Topic > Robust iris segmentation method based on new active contour and artificial neural networks

Active contours or snakes are computer-generated curves that move within images to find object boundaries. They are often used in computer vision and image analysis to detect and locate objects and to describe their shape. For example, a snake could be used for edge detection, corner detection, motion detection, and stereo matching; one could be used to find the outline of an organ in a medical image; or one could be used to automatically identify characters on a postal letter. The active contour model, also called snakes, is a structure in computer vision for delineating the contour of an object from a possibly noisy 2D image. The snake model is popular in computer vision, and snakes are widely used in applications such as object tracking, shape recognition, segmentation, edge detection, and stereo matching. Say no to plagiarism.
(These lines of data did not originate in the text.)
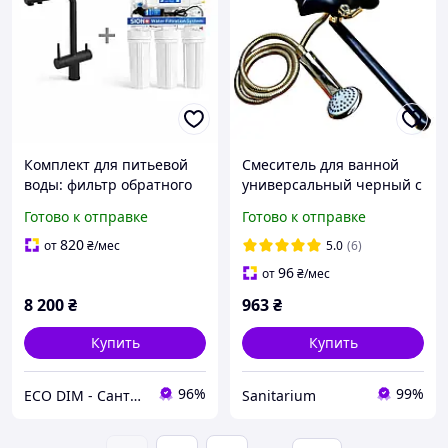
Комплект для питьевой
Смеситель для ванной
воды: фильтр обратного
универсальный черный с
осмоса Sion 5-75 +
золотом Zerix Z22219-6
Готово к отправке
Готово к отправке
смеситель VENTA с
(ZX0466)
подключением осмоса
820
от
₴
/мес
5.0
(6)
96
от
₴
/мес
8 200
₴
963
₴
Купить
Купить
96%
99%
ECO DIM - Сантехника, электро теплый пол и товары для дома
Sanitarium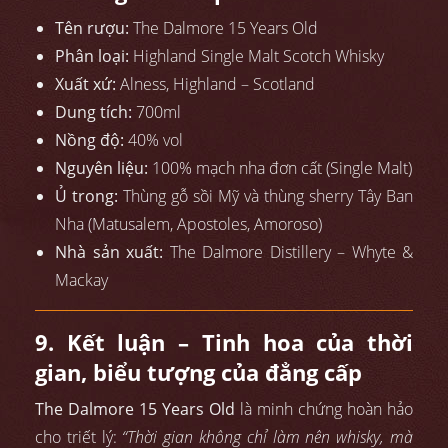
Tên rượu:
The Dalmore 15 Years Old
Phân loại:
Highland Single Malt Scotch Whisky
Xuất xứ:
Alness, Highland – Scotland
Dung tích:
700ml
Nồng độ:
40% vol
Nguyên liệu:
100% mạch nha đơn cất (Single Malt)
Ủ trong:
Thùng gỗ sồi Mỹ và thùng sherry Tây Ban
Nha (Matusalem, Apostoles, Amoroso)
Nhà sản xuất:
The Dalmore Distillery – Whyte &
Mackay
9. Kết luận – Tinh hoa của thời
gian, biểu tượng của đẳng cấp
The Dalmore 15 Years Old
là minh chứng hoàn hảo
cho triết lý:
“Thời gian không chỉ làm nên whisky, mà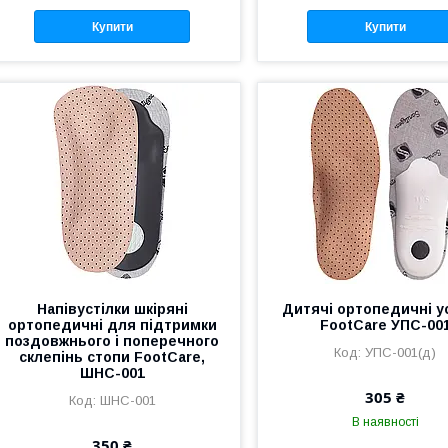
Купити
Купити
Напівустілки шкіряні
Дитячі ортопедичні у
ортопедичні для підтримки
FootCare УПС-00
поздовжнього і поперечного
УПС-001(д)
склепінь стопи FootCare,
ШНС-001
305 ₴
ШНС-001
В наявності
350 ₴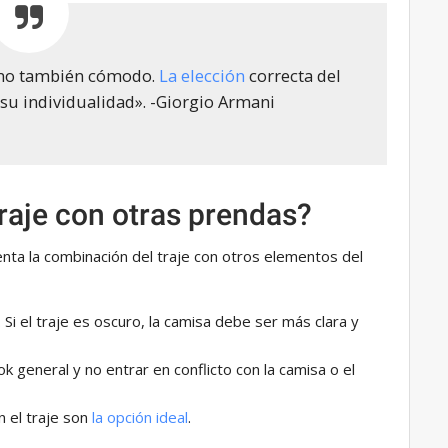
sino también cómodo.
La elección
correcta del
á su individualidad». -Giorgio Armani
aje con otras prendas?
enta la combinación del traje con otros elementos del
 Si el traje es oscuro, la camisa debe ser más clara y
k general y no entrar en conflicto con la camisa o el
n el traje son
la opción ideal
.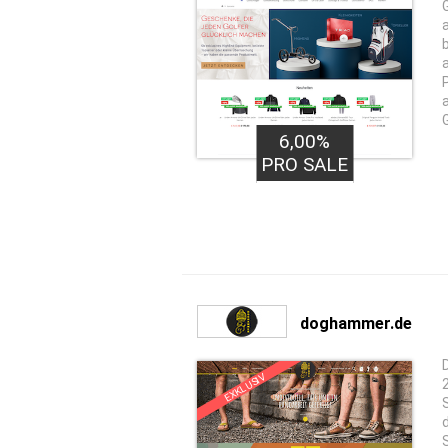
6,00%
PRO SALE
doghammer.de
EXKLUSIV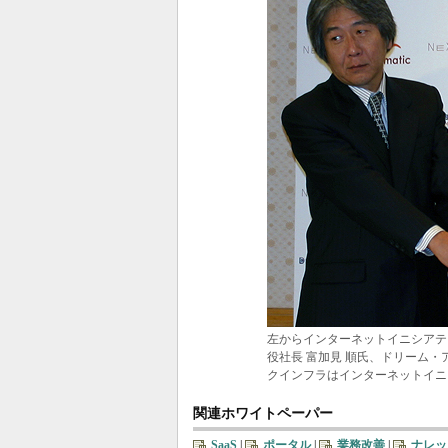
左からインターネットイニシアティ
役社長 富加見 順氏、ドリーム・ア
クインフラはインターネットイニ
関連ホワイトペーパー
SaaS
|
ポータル
|
業務改善
|
ナレッ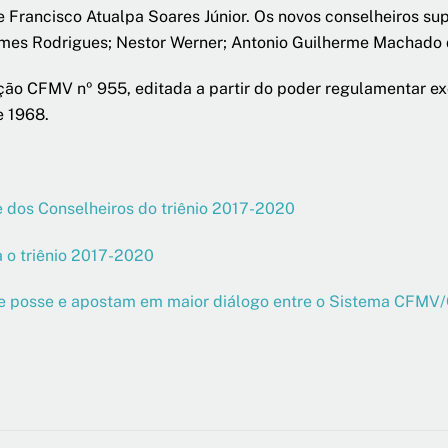
e Francisco Atualpa Soares Júnior. Os novos conselheiros su
mes Rodrigues; Nestor Werner; Antonio Guilherme Machado d
ção CFMV nº 955, editada a partir do poder regulamentar exc
de 1968.
e dos Conselheiros do triênio 2017-2020
 o triênio 2017-2020
de posse e apostam em maior diálogo entre o Sistema CFM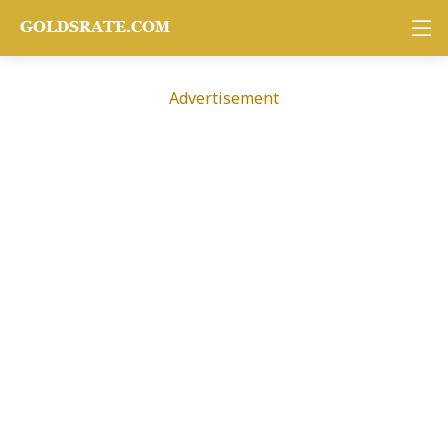
Advertisement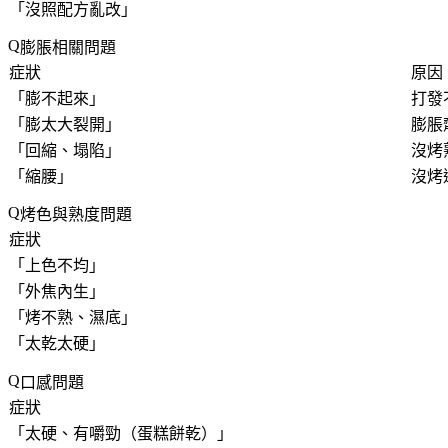
「
沒照配方亂改
」
膨脹相關問題
症狀
原因
「
膨不起來
」
打發不
「
膨太大裂開
」
膨脹
「
回縮、塌陷
」
沒烤熟
「
縮腰
」
沒烤
烤色與熟度問題
症狀
「
上色不均
」
「
外焦內生
」
「
烤不熟、濕底
」
「
太乾太硬
」
口感問題
症狀
「
太硬、有嚼勁（蛋糕餅乾）
」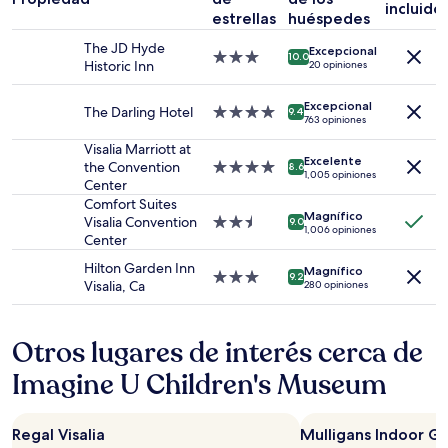
estancia
incluido
estrellas
huéspedes
de
1
The JD Hyde
Excepcional
noche
Propiedad
10.0
Historic Inn
20 opiniones
para
de
2
3.0
Excepcional
adultos.
estrellas
The Darling Hotel
Propiedad
9.4
763 opiniones
Los
de
precios
4.0
Visalia Marriott at
Excelente
y
estrellas
the Convention
Propiedad
8.6
1,005 opiniones
la
Center
de
disponibilidad
4.0
Comfort Suites
Magnífico
están
estrellas
Visalia Convention
Propiedad
9.0
1,006 opiniones
sujetos
Center
de
a
2.5
Hilton Garden Inn
Magnífico
cambios.
estrellas
Propiedad
9.2
Visalia, Ca
280 opiniones
Aplican
de
términos
3.0
adicionales.
estrellas
Otros lugares de interés cerca de
Imagine U Children's Museum
Regal Visalia
Mulligans Indoor Go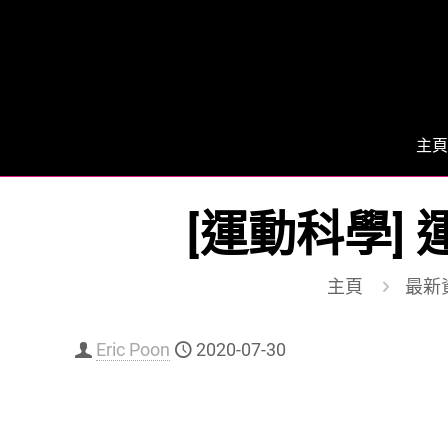
主頁
[運動科學]
主頁
最新
Eric Poon
2020-07-30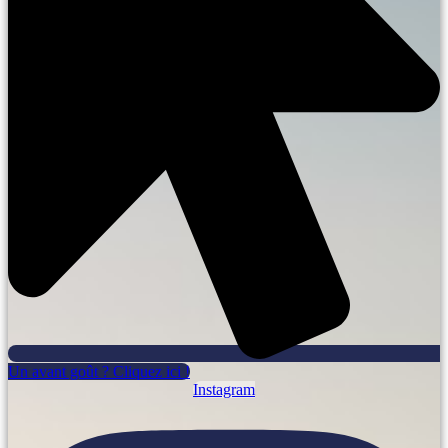
Un avant goût ? Cliquez ici !
Instagram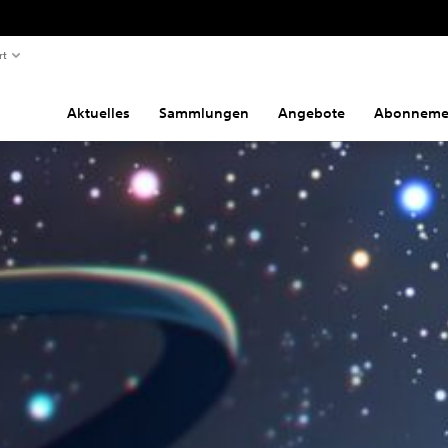
rt
Aktuelles
Sammlungen
Angebote
Abonneme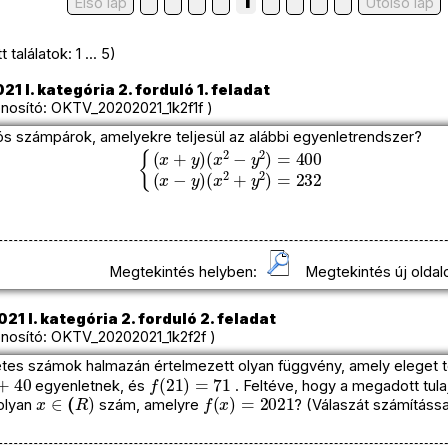
1
Első lap
Utolso lap
találatok: 1 ... 5)
1 I. kategória 2. forduló 1. feladat
osító: OKTV_20202021_1k2f1f )
ós számpárok, amelyekre teljesül az alábbi egyenletrendszer?
(
x
2
(
−
x
y
2
2
+
{
(
)
y
=
x
2
+
400
)
y
=
)
232
(
x
−
y
)
Megtekintés helyben:
Megtekintés új oldal
1 I. kategória 2. forduló 2. feladat
osító: OKTV_20202021_1k2f2f )
tes számok halmazán értelmezett olyan függvény, amely eleget t
f
(
21
)
=
71
egyenletnek, és
. Feltéve, hogy a megadott tul
x
∈
(
R
)
f
(
x
)
=
2021
 olyan
szám, amelyre
? (Válaszát számítássa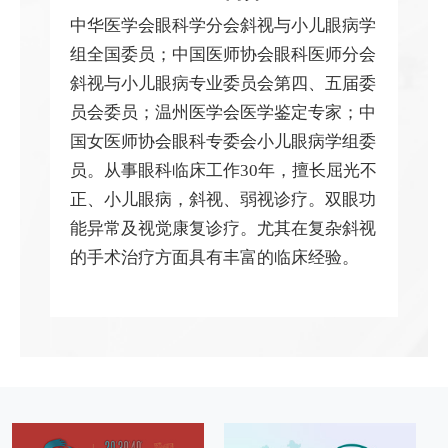
中华医学会眼科学分会斜视与小儿眼病学
组全国委员；中国医师协会眼科医师分会
斜视与小儿眼病专业委员会第四、五届委
员会委员；温州医学会医学鉴定专家；中
国女医师协会眼科专委会小儿眼病学组委
员。从事眼科临床工作30年，擅长屈光不
正、小儿眼病，斜视、弱视诊疗。双眼功
能异常及视觉康复诊疗。尤其在复杂斜视
的手术治疗方面具有丰富的临床经验。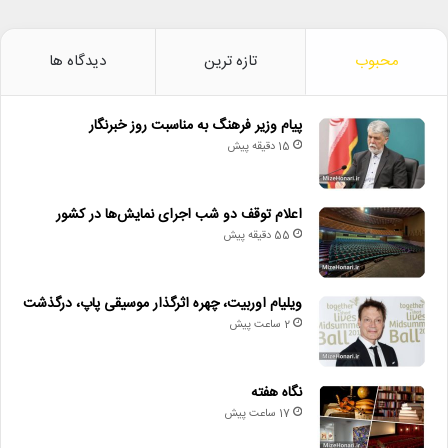
محبوب
تازه ترین
دیدگاه ها
پیام وزیر فرهنگ به مناسبت روز خبرنگار
15 دقیقه پیش
اعلام توقف دو شب اجرای نمایش‌ها در کشور
55 دقیقه پیش
ویلیام اوربیت، چهره اثرگذار موسیقی پاپ، درگذشت
2 ساعت پیش
نگاه هفته
17 ساعت پیش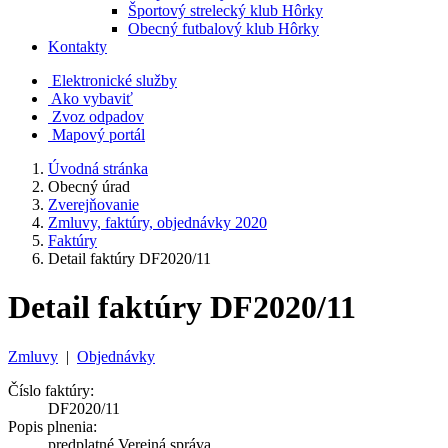
Športový strelecký klub Hôrky
Obecný futbalový klub Hôrky
Kontakty
Elektronické služby
Ako vybaviť
Zvoz odpadov
Mapový portál
Úvodná stránka
Obecný úrad
Zverejňovanie
Zmluvy, faktúry, objednávky 2020
Faktúry
Detail faktúry DF2020/11
Detail faktúry DF2020/11
Zmluvy
|
Objednávky
Číslo faktúry:
DF2020/11
Popis plnenia:
predplatné Verejná správa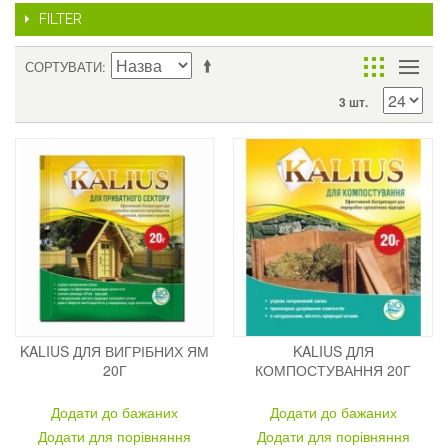
FILTER
СОРТУВАТИ
3 шт.
KALIUS ДЛЯ ВИГРІБНИХ ЯМ
KALIUS ДЛЯ
20Г
КОМПОСТУВАННЯ 20Г
Додати до бажаних
Додати до бажаних
Додати для порівняння
Додати для порівняння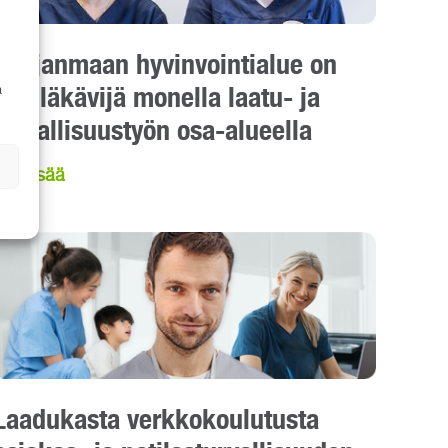
Pohjanmaan hyvinvointialue on
edelläkävijä monella laatu- ja
a
turvallisuustyön osa-alueella
Lue lisää
Laadukasta verkkokoulutusta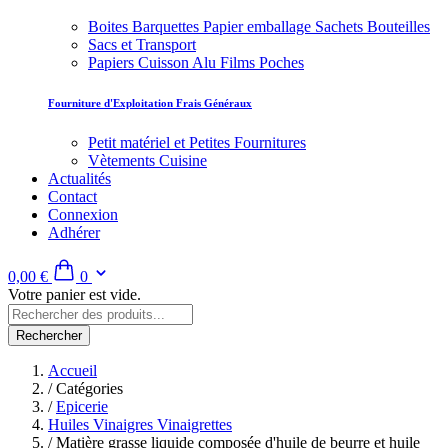
Boites Barquettes Papier emballage Sachets Bouteilles
Sacs et Transport
Papiers Cuisson Alu Films Poches
Fourniture d'Exploitation Frais Généraux
Petit matériel et Petites Fournitures
Vètements Cuisine
Actualités
Contact
Connexion
Adhérer
0,00 €
0
Votre panier est vide.
Rechercher
Accueil
/
Catégories
/
Epicerie
Huiles Vinaigres Vinaigrettes
/
Matière grasse liquide composée d'huile de beurre et huile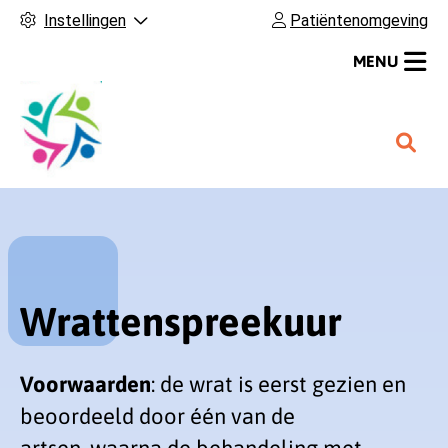
Instellingen
Patiëntenomgeving
MENU
H
o
o
f
d
m
e
Wrattenspreekuur
n
u
Voorwaarden
: de wrat is eerst gezien en
beoordeeld door één van de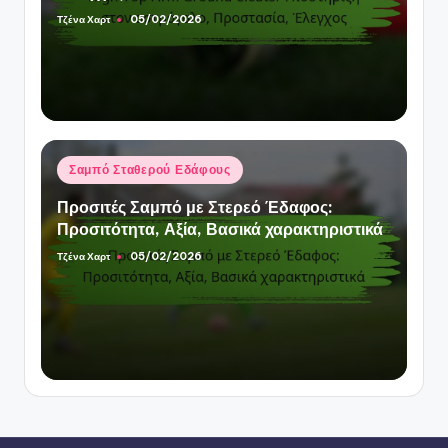
Τζένα Χαρτ
05/02/2026
Posted
by
Posted
Σαμπό Σταθερού Εδάφους
in
Προσιτές Σαμπό με Στερεό Έδαφος:
Προσιτότητα, Αξία, Βασικά χαρακτηριστικά
Τζένα Χαρτ
05/02/2026
Posted
by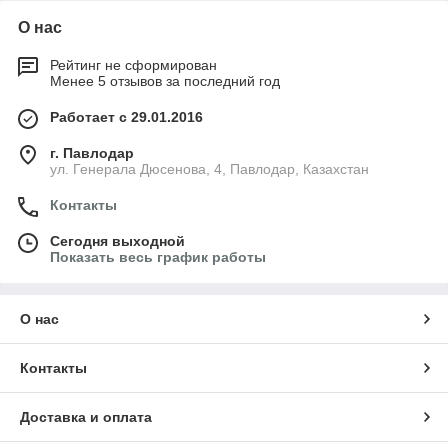
О нас
Рейтинг не сформирован
Менее 5 отзывов за последний год
Работает с 29.01.2016
г. Павлодар
ул. Генерала Дюсенова, 4, Павлодар, Казахстан
Контакты
Сегодня выходной
Показать весь график работы
О нас
Контакты
Доставка и оплата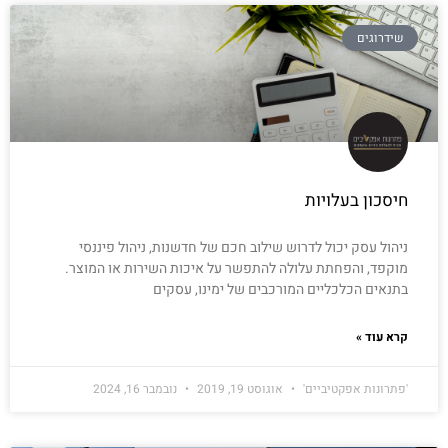
שידרוגים
חיסכון בעלויות
ניהול עסק יכול לדרוש שילוב חכם של חדשנות, ניהול פיננסי
מוקפד, והפחתת עלולה להתפשר על איכות השירות או המוצר.
בתנאים הכלכליים המורכבים של ימינו, עסקים
קרא עוד »
'פתרונות אפקטיביים'
אוגוסט 19, 2019
נובמבר 16, 2024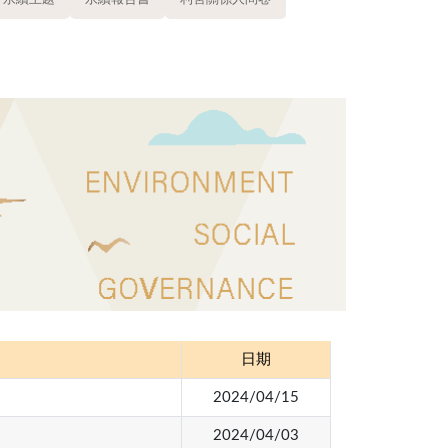
日期
2024/04/15
2024/04/03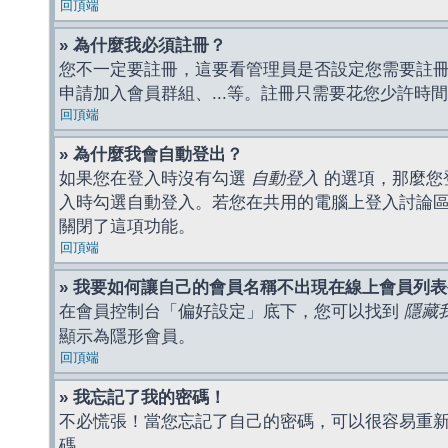
回頂端
» 為什麼我必須註冊？
您不一定要註冊，這要看管理員是否設定您需要註冊後
申請加入會員群組、...等。註冊只需要花您少許時
回頂端
» 為什麼我會自動登出？
如果您在登入時沒有勾選
自動登入
的選項，那麼您
入時勾選自動登入。若您在共用的電腦上登入討論
關閉了這項功能。
回頂端
» 我要如何讓自己的會員名稱不出現在線上會員列
在會員控制台「偏好設定」底下，您可以找到
隱藏
顯示為隱形會員。
回頂端
» 我忘記了我的密碼！
不必慌張！當您忘記了自己的密碼，可以很容易重
碼。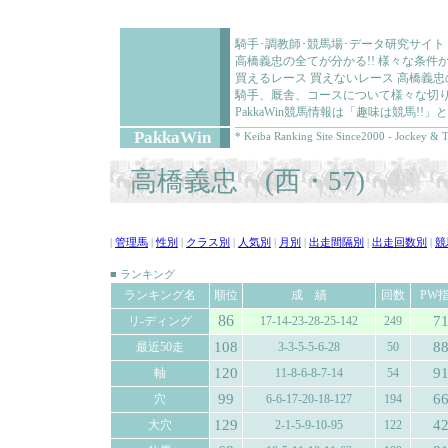
騎手･調教師･競馬場･データ研究サイト
高橋義忠の全てが分かる!! 様々な条
買えるレース 買えないレース 高橋義
騎手、厩舎、コースについて様々な切り
PakkaWin競馬情報は「趣味は競馬!
PakkaWin
* Keiba Ranking Site Since2000 - Jockey & T
高橋義忠 (西・57)
|
管理馬
|
性別
|
クラス別
|
人気別
|
月別
|
出走間隔別
|
出走回数別
|
競
■ ランキング
ランキング名
順位
成 績
回数
PW
86
7
リ-ディング
17-14-23-28-25-142
249
108
8
最近50走
3-3-5-5-6-28
50
120
9
軸
11-8-6-8-7-14
54
99
6
穴
6-6-17-20-18-127
194
129
4
大穴
2-1-5-9-10-95
122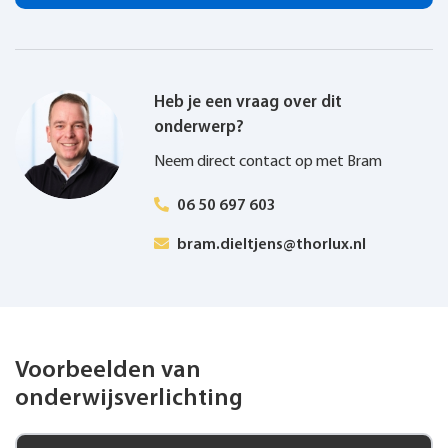
energiebesparing.
Heb je een vraag over dit
onderwerp?
Neem direct contact op met Bram
06 50 697 603
bram.dieltjens@thorlux.nl
Voorbeelden van
onderwijsverlichting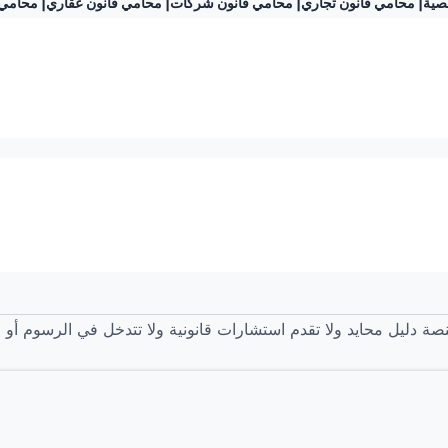
صية
|
محامي قانون تجاري
|
محامي قانون شركات
|
محامي قانون عقاري
|
محامي ق
صة دليل محايد ولا تقدم استشارات قانونية ولا تتدخل في الرسوم أو ا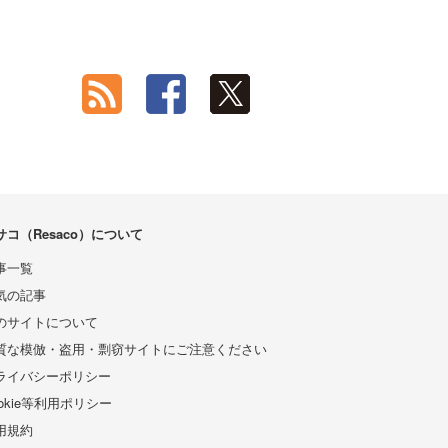
サコ（Resaco）について
事一覧
気の記事
のサイトについて
質な模倣・盗用・剽窃サイトにご注意ください
ライバシーポリシー
ookie等利用ポリシー
用規約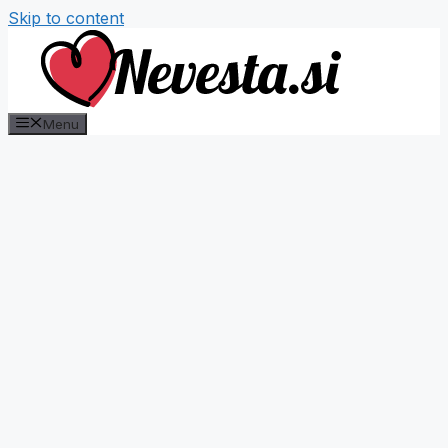
Skip to content
Menu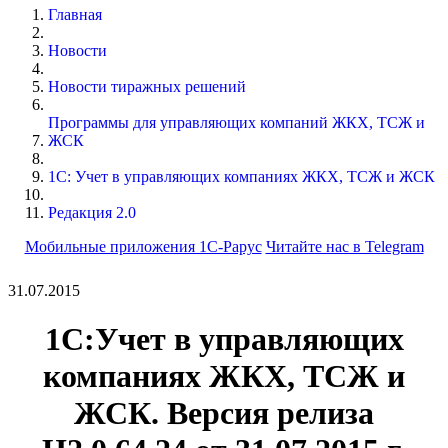
Главная
Новости
Новости тиражных решений
Программы для управляющих компаний ЖКХ, ТСЖ и
ЖСК
1С: Учет в управляющих компаниях ЖКХ, ТСЖ и ЖСК
Редакция 2.0
Мобильные приложения 1С-Рарус
Читайте нас в Telegram
31.07.2015
1С:Учет в управляющих
компаниях ЖКХ, ТСЖ и
ЖСК. Версия релиза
Get a tailor-made essay on "Why Violent Video Games Shouldn't Be Banned"? Get Original Essay A snake is a deformable, energy-minimizing spline, influenced by image constraints and forces that pull it toward object boundaries and by internal forces that resist deformation. Snakes can be understood as a special case of the general technique of matching a deformable pattern to an image via energy minimization. In two dimensions, the active shape model represents a discrete version of this approach, leveraging the point distribution model to limit the range of shapes to an explicit domain learned from a training set. An additional force to the external force of the active contour GVF The model is called the new active contour model. This force acts as a pressure force that pushes the contour towards the boundary of the object. Without this pressing force, even if we have perfect edge detection, the curve will shrink and vanish. This new active contour model allows it to move in both directions, expanding and contracting, which makes it suitable for various image segmentation applications, including iris segmentation. Keep in mind: This is just an example. Get a custom paper from our expert writers now. Get a Custom Essay The new active contour model achieves robust and accurate iris segmentation with high recognition rates for iris images where both the pupil and iris appear non-circular and there are numerous eyelash occlusions and eyelids. iris segmentation is performed by a new active contour model after implementation of SFTA feature extraction and ANN classification techniques, the scheme is discussed below.